## 待完成任务
- A) 请原样返回CUDA安装摘录中从“如果报错command not found，则说明CUDA未安装。跳过下一步。”一直到“接下来安装CUDA 11.8。”的那一段。
- B) 请用两句话概括CUDA安装摘录的内容。

NequIP需要CUDA 11.8。我们可以在WSL环境中安装CUDA 11.8，然后将其打包到容器中。此安装不会影响Windows系统中的CUDA。

首先先检测CUDA是否已安装：

1	nvidia-smi

如果报错command not found，则说明CUDA未安装。跳过下一步。

如果其输出了一个表格，且表格中CUDA版本号不是11.8，则需要先清理现有的CUDA：

1
2
3

# 清理现有的CUDA
sudo apt-get remove --purge 'cuda-*' 'libcudnn*' 'nvidia-cuda-toolkit' || true
sudo apt-get autoremove -y

接下来安装CUDA 11.8。

# 添加WSL专用仓库
wget https://developer.download.nvidia.com/compute/cuda/repos/wsl-ubuntu/x86_64/cuda-wsl-ubuntu.pin
sudo mv cuda-wsl-ubuntu.pin /etc/apt/preferences.d/cuda-repository-pin-600
sudo apt-key adv --fetch-keys https://developer.download.nvidia.com/compute/cuda/repos/wsl-ubuntu/x86_64/7fa2af80.pub
echo "deb https://developer.download.nvidia.com/compute/cuda/repos/wsl-ubuntu/x86_64/ /" | sudo tee /etc/apt/sources.list.d/cuda-wsl.list
sudo apt-get update

# 安装CUDA 11.8
sudo apt-get install cuda-toolkit-11-8
/usr/local/cuda-11.8/bin/nvcc --version

如果最后一行命令输出11.8.x，说明CUDA 11.8安装成功。

构建NequIP容器

接下来，我们可以使用Apptainer构建NequIP容器。建议新建一个文件夹用于存放容器相关的文件。

## 所给资料

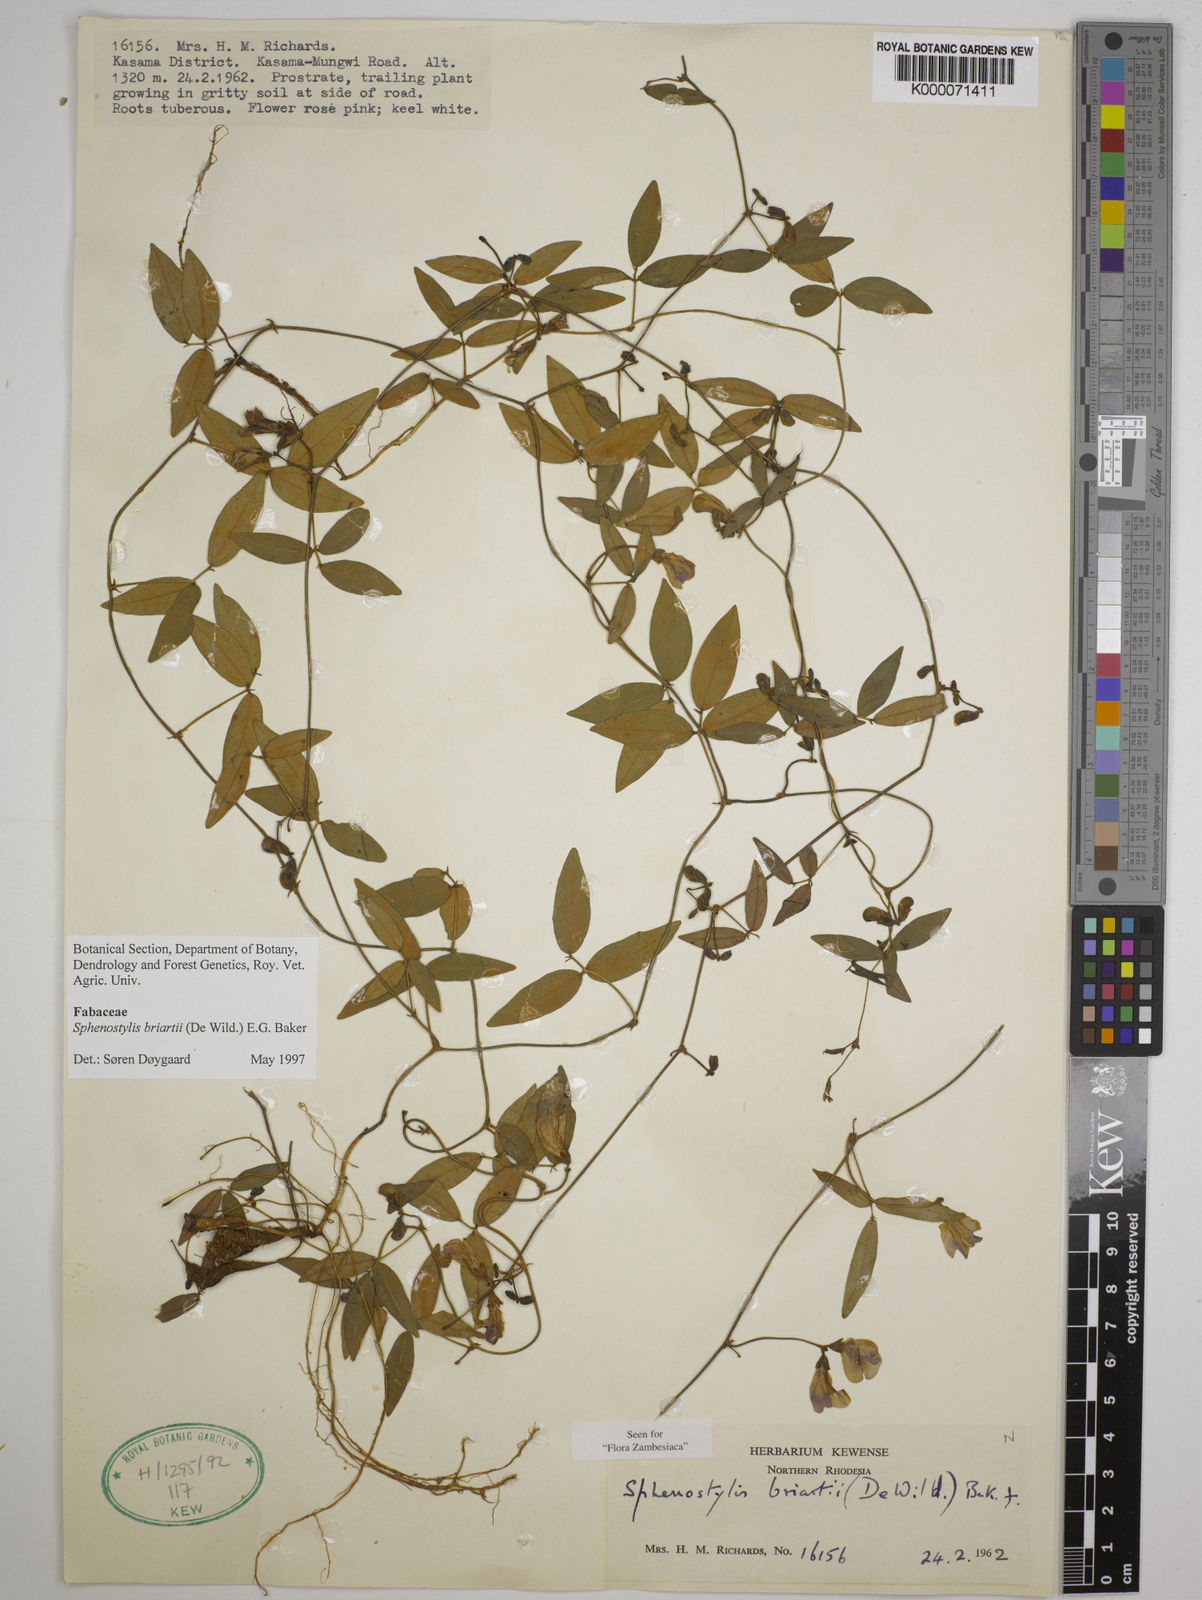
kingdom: Plantae
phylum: Tracheophyta
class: Magnoliopsida
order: Fabales
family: Fabaceae
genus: Sphenostylis
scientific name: Sphenostylis briartii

## 练习答案
- A)
如果报错command not found，则说明CUDA未安装。跳过下一步。

如果其输出了一个表格，且表格中CUDA版本号不是11.8，则需要先清理现有的CUDA：

1
2
3

# 清理现有的CUDA
sudo apt-get remove --purge 'cuda-*' 'libcudnn*' 'nvidia-cuda-toolkit' || true
sudo apt-get autoremove -y

接下来安装CUDA 11.8。

- B) NequIP需要CUDA 11.8，可以在WSL环境中安装并打包到容器中，且不会影响Windows系统中的CUDA。安装前先用nvidia-smi检测，若已有的CUDA版本不是11.8则先清理，然后添加WSL专用仓库安装cuda-toolkit-11-8，并用nvcc --version确认输出11.8.x。